MELBOURNE (Reuters) - U.S. private equity firm Carlyle Group (>> Carlyle Group LP) has submitted a bid for Anglo-Australian miner Rio Tinto's (>> Rio Tinto Limited) 80 percent stake in the Northparkes copper mine in Australia, news agency Dow Jones said on Friday, citing a person familiar with the bid.

Northparkes is one of several assets Rio Tinto is looking to sell as it seeks to pare $5 billion (3.2 billion pounds) in costs and focus on its best assets to help protect its single-A credit rating in a weakened commodities market.
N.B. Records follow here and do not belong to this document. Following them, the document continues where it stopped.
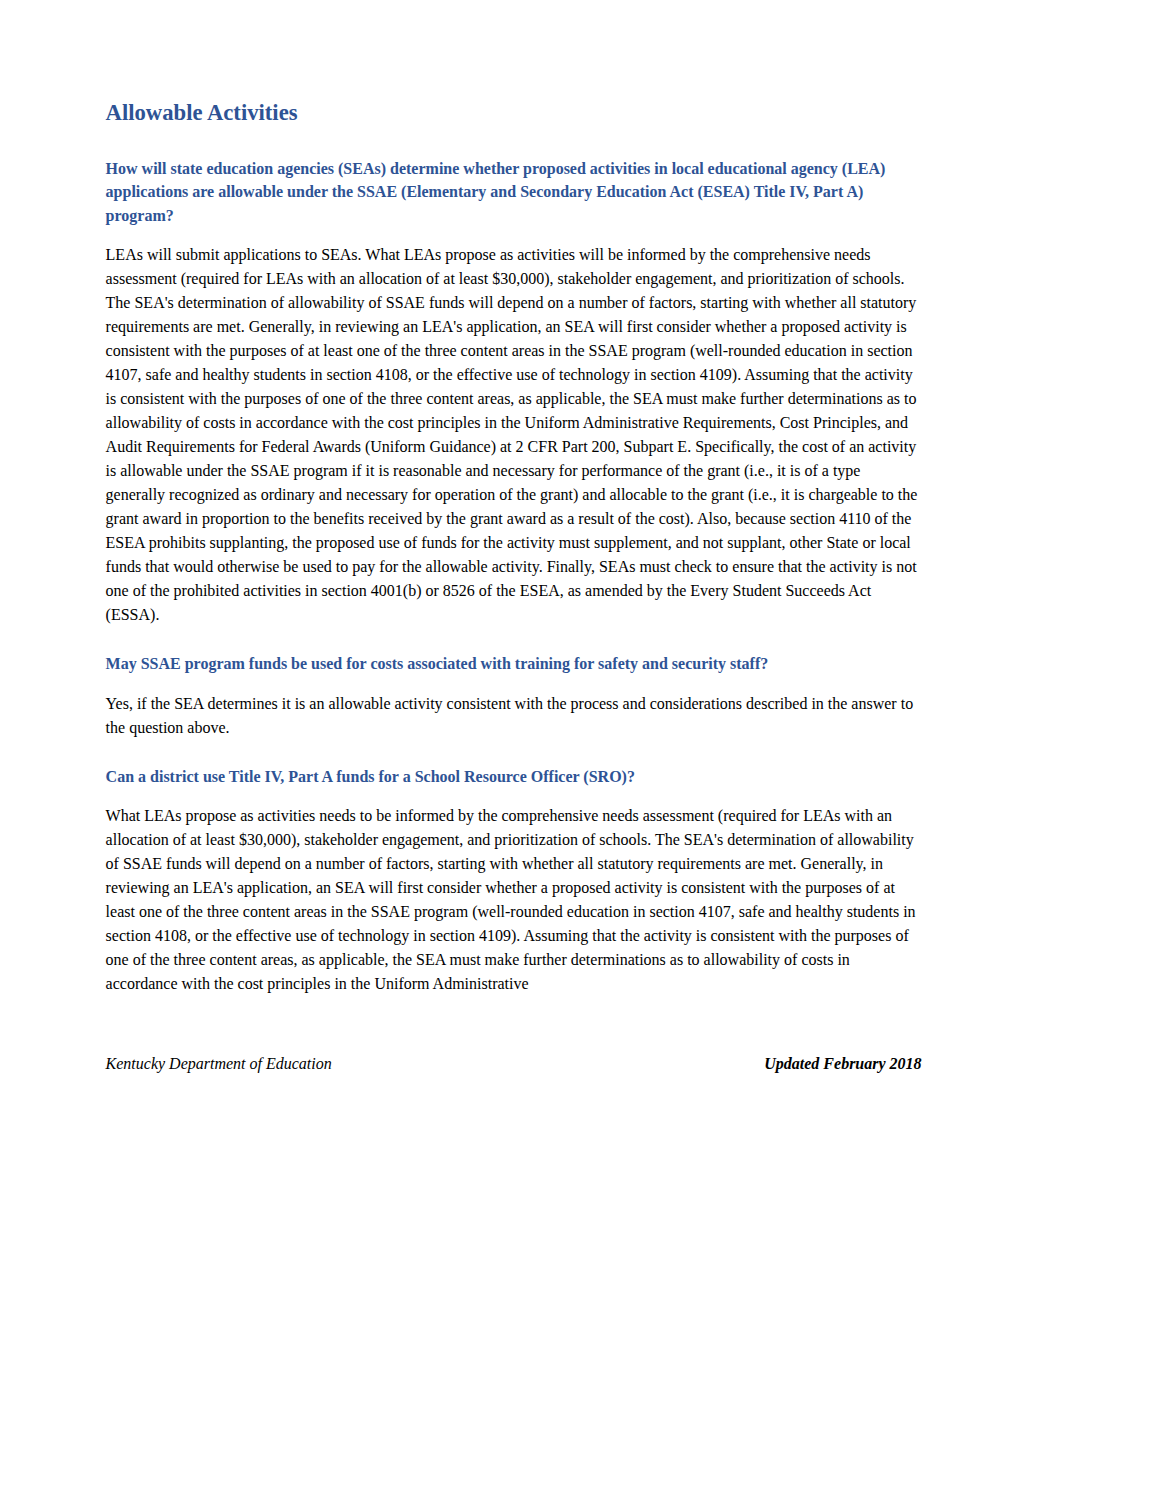Allowable Activities
How will state education agencies (SEAs) determine whether proposed activities in local educational agency (LEA) applications are allowable under the SSAE (Elementary and Secondary Education Act (ESEA) Title IV, Part A) program?
LEAs will submit applications to SEAs. What LEAs propose as activities will be informed by the comprehensive needs assessment (required for LEAs with an allocation of at least $30,000), stakeholder engagement, and prioritization of schools. The SEA's determination of allowability of SSAE funds will depend on a number of factors, starting with whether all statutory requirements are met. Generally, in reviewing an LEA's application, an SEA will first consider whether a proposed activity is consistent with the purposes of at least one of the three content areas in the SSAE program (well-rounded education in section 4107, safe and healthy students in section 4108, or the effective use of technology in section 4109). Assuming that the activity is consistent with the purposes of one of the three content areas, as applicable, the SEA must make further determinations as to allowability of costs in accordance with the cost principles in the Uniform Administrative Requirements, Cost Principles, and Audit Requirements for Federal Awards (Uniform Guidance) at 2 CFR Part 200, Subpart E. Specifically, the cost of an activity is allowable under the SSAE program if it is reasonable and necessary for performance of the grant (i.e., it is of a type generally recognized as ordinary and necessary for operation of the grant) and allocable to the grant (i.e., it is chargeable to the grant award in proportion to the benefits received by the grant award as a result of the cost). Also, because section 4110 of the ESEA prohibits supplanting, the proposed use of funds for the activity must supplement, and not supplant, other State or local funds that would otherwise be used to pay for the allowable activity. Finally, SEAs must check to ensure that the activity is not one of the prohibited activities in section 4001(b) or 8526 of the ESEA, as amended by the Every Student Succeeds Act (ESSA).
May SSAE program funds be used for costs associated with training for safety and security staff?
Yes, if the SEA determines it is an allowable activity consistent with the process and considerations described in the answer to the question above.
Can a district use Title IV, Part A funds for a School Resource Officer (SRO)?
What LEAs propose as activities needs to be informed by the comprehensive needs assessment (required for LEAs with an allocation of at least $30,000), stakeholder engagement, and prioritization of schools. The SEA's determination of allowability of SSAE funds will depend on a number of factors, starting with whether all statutory requirements are met. Generally, in reviewing an LEA's application, an SEA will first consider whether a proposed activity is consistent with the purposes of at least one of the three content areas in the SSAE program (well-rounded education in section 4107, safe and healthy students in section 4108, or the effective use of technology in section 4109). Assuming that the activity is consistent with the purposes of one of the three content areas, as applicable, the SEA must make further determinations as to allowability of costs in accordance with the cost principles in the Uniform Administrative
Kentucky Department of Education Updated February 2018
Macquarie, which is advising Rio Tinto on the sale, declined to comment, as did a Carlyle spokesman in Beijing. Rio Tinto spokesmen were not immediately available for comment.
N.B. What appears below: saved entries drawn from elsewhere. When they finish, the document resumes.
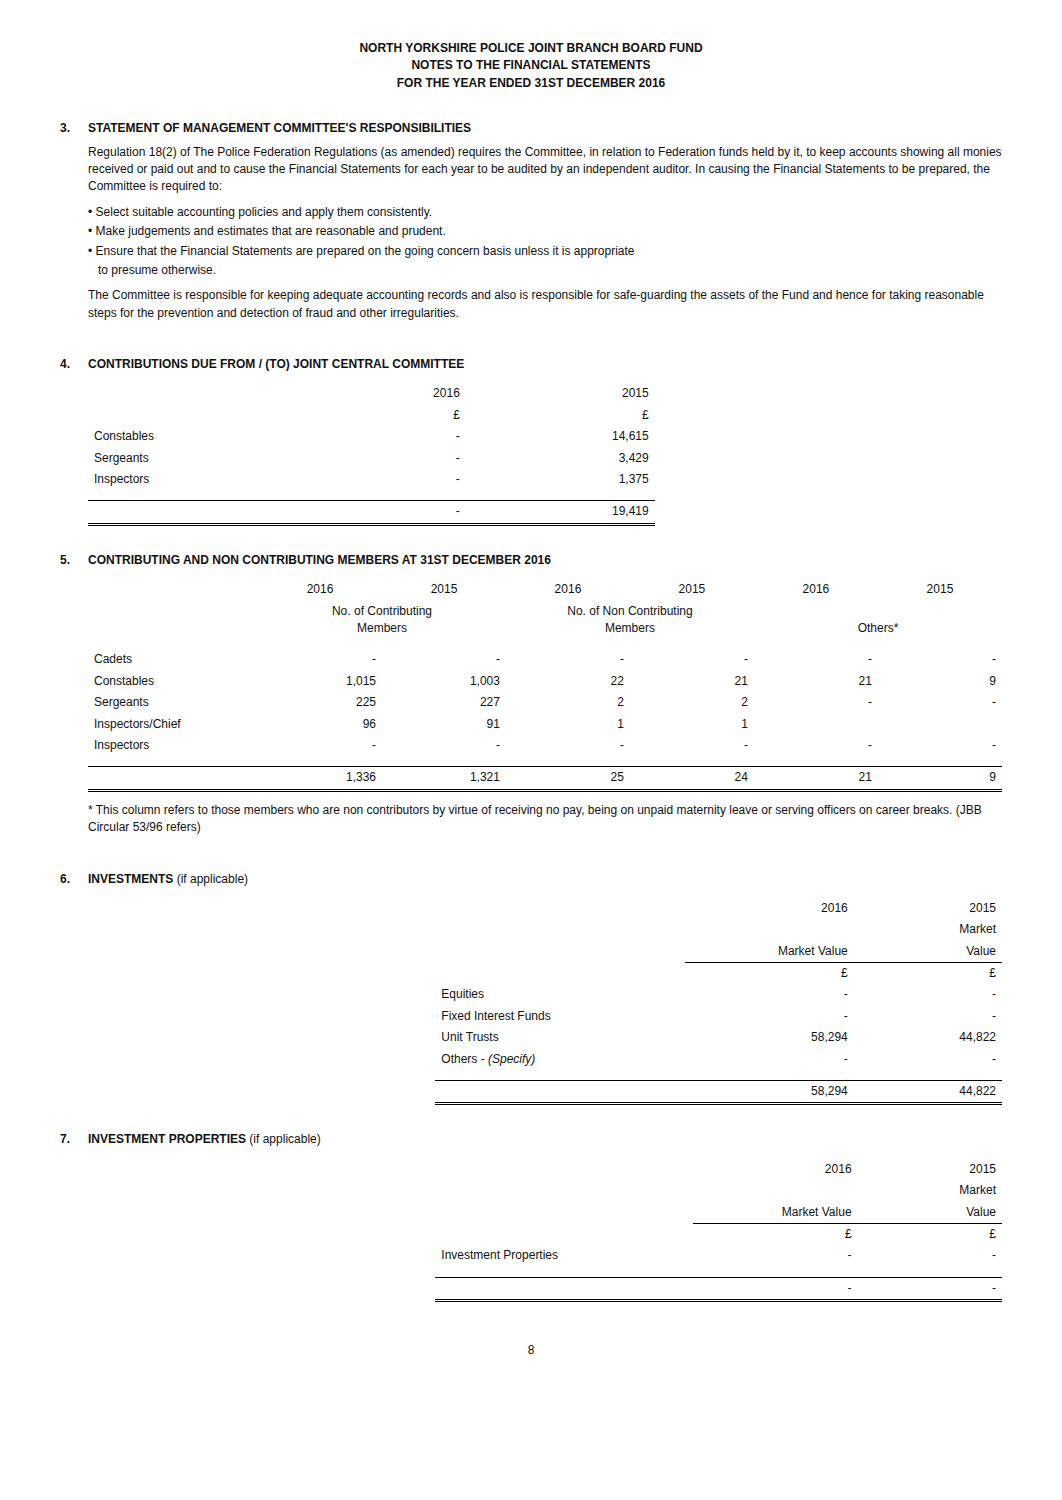North Yorkshire Police Joint Branch Board Fund
Notes to the Financial Statements
For the Year Ended 31st December 2016
3.
Statement of Management Committee's Responsibilities
Regulation 18(2) of The Police Federation Regulations (as amended) requires the Committee, in relation to Federation funds held by it, to keep accounts showing all monies received or paid out and to cause the Financial Statements for each year to be audited by an independent auditor. In causing the Financial Statements to be prepared, the Committee is required to:
Select suitable accounting policies and apply them consistently.
Make judgements and estimates that are reasonable and prudent.
Ensure that the Financial Statements are prepared on the going concern basis unless it is appropriate
to presume otherwise.
The Committee is responsible for keeping adequate accounting records and also is responsible for safe-guarding the assets of the Fund and hence for taking reasonable steps for the prevention and detection of fraud and other irregularities.
4.
Contributions Due From / (To) Joint Central Committee
| | 2016 | 2015 |
| | £ | £ |
| Constables | - | 14,615 |
| Sergeants | - | 3,429 |
| Inspectors | - | 1,375 |
| | - | 19,419 |
5.
Contributing and Non Contributing Members at 31st December 2016
| | 2016 | 2015 | 2016 | 2015 | 2016 | 2015 |
| | No. of Contributing Members | No. of Non Contributing Members | Others* |
| Cadets | - | - | - | - | - | - |
| Constables | 1,015 | 1,003 | 22 | 21 | 21 | 9 |
| Sergeants | 225 | 227 | 2 | 2 | - | - |
| Inspectors/Chief | 96 | 91 | 1 | 1 | | |
| Inspectors | - | - | - | - | - | - |
| | 1,336 | 1,321 | 25 | 24 | 21 | 9 |
* This column refers to those members who are non contributors by virtue of receiving no pay, being on unpaid maternity leave or serving officers on career breaks. (JBB Circular 53/96 refers)
6.
Investments (if applicable)
| | 2016 | 2015 |
| | | Market |
| | Market Value | Value |
| | £ | £ |
| Equities | - | - |
| Fixed Interest Funds | - | - |
| Unit Trusts | 58,294 | 44,822 |
| Others - (Specify) | - | - |
| | 58,294 | 44,822 |
7.
Investment Properties (if applicable)
| | 2016 | 2015 |
| | | Market |
| | Market Value | Value |
| | £ | £ |
| Investment Properties | - | - |
| | - | - |
8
Analysts have speculated Rio Tinto could fetch as much as $1 billion for the mine. BHP Billiton recently agreed a higher than expected price of $650 million for the sale of its Pinto Valley copper mine and a railroad in Arizona to Canada's Capstone Mining Corp (>> Capstone Mining Corp).

Carlyle, which has no mine investments in Asia, is the second private equity firm to be linked to the Northparkes stake, following reports that KKR & Co (>> KKR & Co. L.P.) was looking to bid. But KKR is no longer in the running, two sources told Reuters.

Private equity giants have so far typically shunned the sector, because of its exposure to the risky commodities cycle.

Bankers and analysts see base metals miner OZ Minerals (>> OZ Minerals Limited) and Chinese-controlled MMG Ltd (>> MMG Ltd), which is looking for assets between $1 billion and $7 billion to expand into one of the world's top diversified miners, as likely bidders for Northparkes.

MMG declined to comment and OZ Minerals CEO Terry Burgess was not immediately available to comment.

Northparkes, which is 20 percent owned by Japan's Sumitomo, produced 43,100 tonnes of mined copper in 2012, or about 8 percent of Rio's total copper output, which is dominated by its Bingham Canyon mine in Utah.

Northparkes' contribution will become even less significant as the company's majority-controlled Oyu Tolgoi copper mine ramps up production in Mongolia.

Rio Tinto has not publicly said Northparkes is on the block, and new Chief Executive Sam Walsh told shareholders he wanted to keep the asset sale process under tight wraps, reiterating that the company was not going to give away anything.

"This is not a fire sale," Walsh said at the group's annual meeting in Sydney this week.